Posted by Aljoscha Krettek <al...@apache.org>.
Hi Nirmalya,
when using count windows the window will trigger after “slide-size” elements have been received. So, since in your example, slide-size is set to 1 it will emit a new max for every element received and once it accumulated 4 elements it will start removing one element for every new element that arrives before computing the max.

Cheers,
Aljoscha
> On 14 Dec 2015, at 02:55, Nirmalya Sengupta <se...@gmail.com> wrote:
> 
> Hello Fabian (and others),
> 
> Sorry to bring up the same flogged topic of CountWindowAll() but I just want to be sure that I understand it right.
> 
> For a dataset like the following (partial):
> 
> -----------------------------------------
> 
> probe-f076c2b0,201,842.53,75.5372,1448028160,29.37
> probe-dccefede,199,749.25,78.6057,1448028160,27.46
> probe-f29f9662,199,821.81,81.7831,1448028160,22.35
> probe-5dac1d9f,195,870.71,83.1028,1448028160,15.98
> probe-6c75cfbe,198,830.06,82.5607,1448028160,30.02
> probe-4d78b545,204,778.42,78.412,1448028160,25.92
> probe-400c5cdf,204,711.65,73.585,1448028160,27.18
> ...........
> -----------------------------------------
> 
> The following code :
> 
> -----------------------------------------
> val env = StreamExecutionEnvironment.createLocalEnvironment(1)
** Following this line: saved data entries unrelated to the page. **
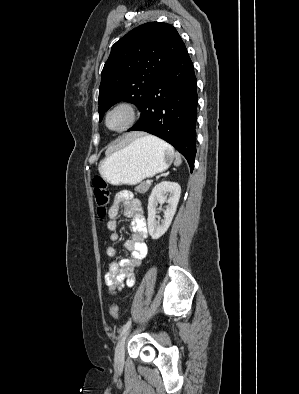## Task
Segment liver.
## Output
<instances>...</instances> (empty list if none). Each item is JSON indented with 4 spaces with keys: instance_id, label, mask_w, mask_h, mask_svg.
<instances>
[{
    "instance_id": "liver-1",
    "label": "liver",
    "mask_w": 299,
    "mask_h": 394,
    "mask_svg": "<svg viewBox=\"0 0 299 394\" xmlns=\"http://www.w3.org/2000/svg\"><path fill=\"white\" fill-rule=\"evenodd\" d=\"M142 135L143 134H141V133H130V134H127L125 136V138L123 139V144H127L130 141H132V140H134V139H136V138H138V137H140Z\"/></svg>"
}]
</instances>
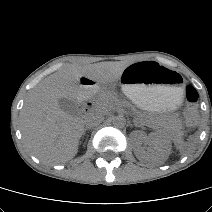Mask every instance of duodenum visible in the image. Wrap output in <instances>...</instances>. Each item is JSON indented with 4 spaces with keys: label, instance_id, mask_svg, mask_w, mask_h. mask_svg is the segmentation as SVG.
<instances>
[{
    "label": "duodenum",
    "instance_id": "1",
    "mask_svg": "<svg viewBox=\"0 0 212 212\" xmlns=\"http://www.w3.org/2000/svg\"><path fill=\"white\" fill-rule=\"evenodd\" d=\"M93 85L90 82L87 83H82V93L84 95V100H83V111L85 113H89L92 111L93 108V103L91 100L88 99L87 95L89 92L92 90Z\"/></svg>",
    "mask_w": 212,
    "mask_h": 212
}]
</instances>
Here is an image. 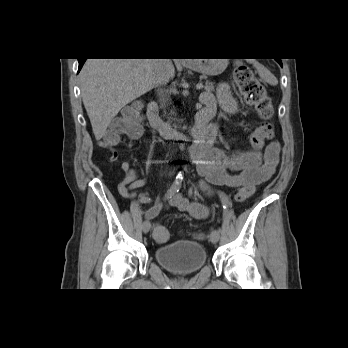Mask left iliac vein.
Returning <instances> with one entry per match:
<instances>
[{"label":"left iliac vein","mask_w":348,"mask_h":348,"mask_svg":"<svg viewBox=\"0 0 348 348\" xmlns=\"http://www.w3.org/2000/svg\"><path fill=\"white\" fill-rule=\"evenodd\" d=\"M220 234L218 230H212V232L210 233V240L212 243H217L219 240Z\"/></svg>","instance_id":"1"}]
</instances>
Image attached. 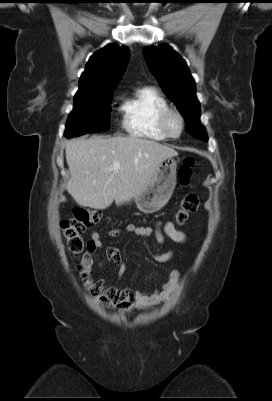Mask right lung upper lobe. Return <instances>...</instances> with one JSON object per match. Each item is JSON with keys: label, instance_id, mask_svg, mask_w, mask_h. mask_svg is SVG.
<instances>
[{"label": "right lung upper lobe", "instance_id": "cb5924a9", "mask_svg": "<svg viewBox=\"0 0 272 401\" xmlns=\"http://www.w3.org/2000/svg\"><path fill=\"white\" fill-rule=\"evenodd\" d=\"M129 58V49L109 44L96 51L86 64L74 98L113 90L120 80Z\"/></svg>", "mask_w": 272, "mask_h": 401}]
</instances>
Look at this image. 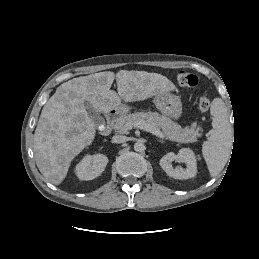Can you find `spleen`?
<instances>
[{"label": "spleen", "mask_w": 259, "mask_h": 259, "mask_svg": "<svg viewBox=\"0 0 259 259\" xmlns=\"http://www.w3.org/2000/svg\"><path fill=\"white\" fill-rule=\"evenodd\" d=\"M210 113L212 131L209 139L202 145V154L211 177L217 176L225 167L231 152L233 129L222 99L215 98Z\"/></svg>", "instance_id": "obj_1"}]
</instances>
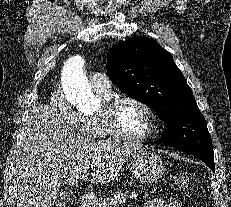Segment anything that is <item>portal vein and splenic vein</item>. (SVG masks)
<instances>
[{
	"label": "portal vein and splenic vein",
	"mask_w": 231,
	"mask_h": 207,
	"mask_svg": "<svg viewBox=\"0 0 231 207\" xmlns=\"http://www.w3.org/2000/svg\"><path fill=\"white\" fill-rule=\"evenodd\" d=\"M88 178V174L83 175L82 179L86 180Z\"/></svg>",
	"instance_id": "18ae733b"
}]
</instances>
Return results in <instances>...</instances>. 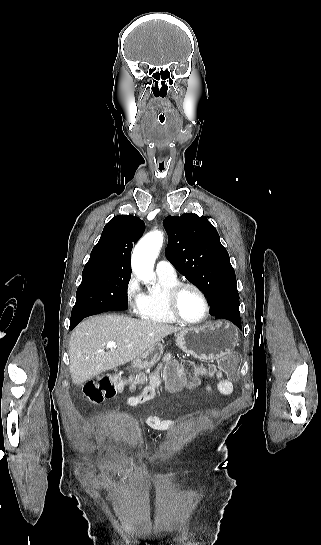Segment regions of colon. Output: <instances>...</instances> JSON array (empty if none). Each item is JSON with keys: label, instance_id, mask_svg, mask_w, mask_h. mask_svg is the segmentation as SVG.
Here are the masks:
<instances>
[{"label": "colon", "instance_id": "colon-1", "mask_svg": "<svg viewBox=\"0 0 321 545\" xmlns=\"http://www.w3.org/2000/svg\"><path fill=\"white\" fill-rule=\"evenodd\" d=\"M239 359L232 354L225 357L220 362V367L231 379H236L238 376ZM201 371L191 362L184 364L185 378L178 377L174 370L169 372V387L171 389H179L183 385L194 388L199 384V376ZM123 387V383L112 376H101L95 380L88 381L83 387L85 398L93 404H100L105 399L116 395Z\"/></svg>", "mask_w": 321, "mask_h": 545}]
</instances>
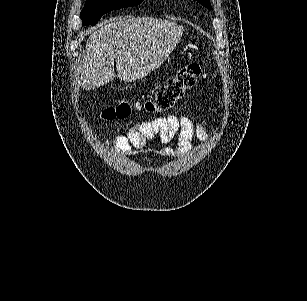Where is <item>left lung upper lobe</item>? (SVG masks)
Segmentation results:
<instances>
[{
	"instance_id": "left-lung-upper-lobe-1",
	"label": "left lung upper lobe",
	"mask_w": 307,
	"mask_h": 301,
	"mask_svg": "<svg viewBox=\"0 0 307 301\" xmlns=\"http://www.w3.org/2000/svg\"><path fill=\"white\" fill-rule=\"evenodd\" d=\"M200 4L205 6L208 9H212L210 1L209 0H197Z\"/></svg>"
}]
</instances>
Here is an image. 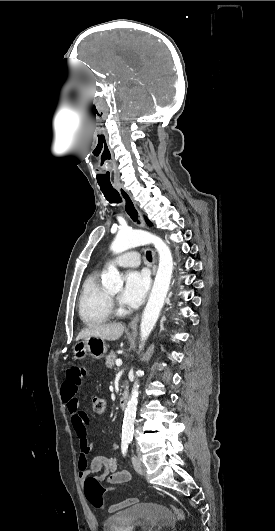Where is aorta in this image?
Returning <instances> with one entry per match:
<instances>
[{
	"mask_svg": "<svg viewBox=\"0 0 275 531\" xmlns=\"http://www.w3.org/2000/svg\"><path fill=\"white\" fill-rule=\"evenodd\" d=\"M142 243H153L159 255V265L154 285L149 295L148 303L143 311L140 323V349L144 347L145 341H147L150 333H152L158 321L160 311L165 303L173 275L172 253L166 243H164L162 239H159V237L150 235V233H145V231H130V229H120L110 247L115 255H119V253H124V251H128V249L140 247ZM102 283L103 287L108 289V291H119V289H122L123 279L115 265H109ZM136 375L137 377H140V371H136ZM138 389L139 383L138 381H135L133 391L124 411L122 437H129V439L133 437L134 433V421L139 395Z\"/></svg>",
	"mask_w": 275,
	"mask_h": 531,
	"instance_id": "1",
	"label": "aorta"
}]
</instances>
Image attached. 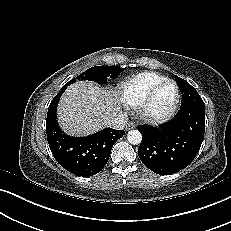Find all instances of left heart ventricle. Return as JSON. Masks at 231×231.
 <instances>
[{"label": "left heart ventricle", "mask_w": 231, "mask_h": 231, "mask_svg": "<svg viewBox=\"0 0 231 231\" xmlns=\"http://www.w3.org/2000/svg\"><path fill=\"white\" fill-rule=\"evenodd\" d=\"M174 86L172 84H164L154 95L150 102V110L153 113H161L165 111L174 99Z\"/></svg>", "instance_id": "1"}]
</instances>
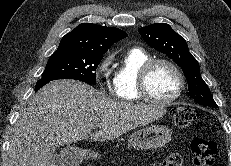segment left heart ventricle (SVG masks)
Instances as JSON below:
<instances>
[{
	"label": "left heart ventricle",
	"instance_id": "b2bd125f",
	"mask_svg": "<svg viewBox=\"0 0 231 166\" xmlns=\"http://www.w3.org/2000/svg\"><path fill=\"white\" fill-rule=\"evenodd\" d=\"M178 88V79L174 71L165 64L156 65L148 77L150 94L157 99L171 97Z\"/></svg>",
	"mask_w": 231,
	"mask_h": 166
}]
</instances>
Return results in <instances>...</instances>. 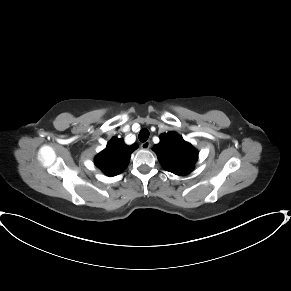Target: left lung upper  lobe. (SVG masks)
<instances>
[{
	"mask_svg": "<svg viewBox=\"0 0 291 291\" xmlns=\"http://www.w3.org/2000/svg\"><path fill=\"white\" fill-rule=\"evenodd\" d=\"M153 150L162 167L176 175L190 173L198 158L197 150L176 132L161 134L160 143Z\"/></svg>",
	"mask_w": 291,
	"mask_h": 291,
	"instance_id": "obj_1",
	"label": "left lung upper lobe"
}]
</instances>
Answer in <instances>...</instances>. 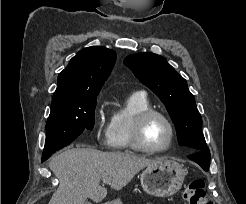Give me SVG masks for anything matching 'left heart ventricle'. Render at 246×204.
<instances>
[{
    "mask_svg": "<svg viewBox=\"0 0 246 204\" xmlns=\"http://www.w3.org/2000/svg\"><path fill=\"white\" fill-rule=\"evenodd\" d=\"M170 131L163 119L152 117L145 125L143 141L150 148H161L169 140Z\"/></svg>",
    "mask_w": 246,
    "mask_h": 204,
    "instance_id": "1",
    "label": "left heart ventricle"
}]
</instances>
>     env.setStreamTimeCharacteristic(TimeCharacteristic.ProcessingTime)
>     env.setParallelism(1)
> 
>     val readings =
>       readIncomingReadings(env,"./sampleIOTTiny.csv")
>       .map(e => (e.sensorUUID,e.ambientTemperature))
>       .countWindowAll(4,1)
>       .maxBy(1)
> 
> 
>     readings.print
> -------------------------------------------
> 
> produces this (partial):
> 
> ------------------------------------------
> (probe-f076c2b0,29.37)
> (probe-f076c2b0,29.37)
> (probe-f076c2b0,29.37)
> (probe-f076c2b0,29.37)
> (probe-6c75cfbe,30.02)
> (probe-6c75cfbe,30.02)
> (probe-6c75cfbe,30.02)
> (probe-6c75cfbe,30.02)
> (probe-400c5cdf,27.18)
> ......
> ------------------------------------------
> 
> I am trying to justify the first three lines of the output. When I call CountWindowAll(4,1), don't I instruct Flink that 'wait till you get at least first 4 readings before you calculate the maximum'? It appears that Flink is calculating max() for every incoming tuple it is adding to the window. What is the correct and complete interpretation of the computation then?
> 
> -- N
> 
> -- 
> Software Technologist
> http://www.linkedin.com/in/nirmalyasengupta
> "If you have built castles in the air, your work need not be lost. That is where they should be.
> Now put the foundation under them."